Calle dei Marrani. L’unico toponimo di fantasia, e qui ritorniamo alla creatività di Hugo Pratt, è la Calle dei Marrani, che erano gli ebrei convertiti al cristianesimo, e che il disegnatore volle immaginare in Ghetto Vecchio nella contrada di San Geremia. Per chi conosce un po’ il Ghetto Vecchio sa che c’è un solo luogo un po’ appartato, rispetto a tutto il resto che non è altro che un larga calle e un campo, ed è la Calle e Corte de l’Orto, in effetti in fondo a questa calle c’è una strana porta murata, che sia questa una delle tre porte magiche dei veneziani?.

ConoscereVenezia

(1) Giovanni Malgarotto. IL GAZZETTINO, 11 gennaio 1925.

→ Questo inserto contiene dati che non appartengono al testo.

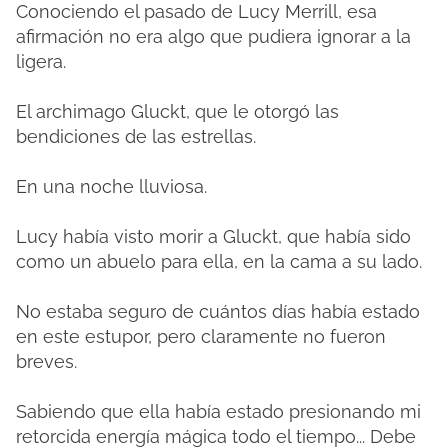
Conociendo el pasado de Lucy Merrill, esa
afirmación no era algo que pudiera ignorar a la
ligera.
El archimago Gluckt, que le otorgó las
bendiciones de las estrellas.
En una noche lluviosa.
Lucy había visto morir a Gluckt, que había sido
como un abuelo para ella, en la cama a su lado.
No estaba seguro de cuántos días había estado
en este estupor, pero claramente no fueron
breves.
Sabiendo que ella había estado presionando mi
retorcida energía mágica todo el tiempo... Debe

(2) Giuseppe Tassini. Curiosità Veneziane ovvero Origini delle denominazioni stradali di Venezia. (VENEZIA, Tipografia Grimaldo. 1872).

Dall’alto in basso, da sinistra a destra: Ponte de le Maravegie, Sotoportego de l’Anzolo a San Martino di Castello, Sotoportego de l’Anzolo a San Martino di Castello, Calle dalla Corte de l’Orto in Ghetto Vecchio, Corte Botera ai Santi Giovanni e Paolo, Corte Rota a San Martino di Castello, Calle dalla Corte de l’Orto in Ghetto Vecchio, Corte Botera ai Santi Giovanni e Paolo, Rio Terà dei Nomboli, Corte Rota a San Martino di Castello, Ponte Widmann a San Canzian.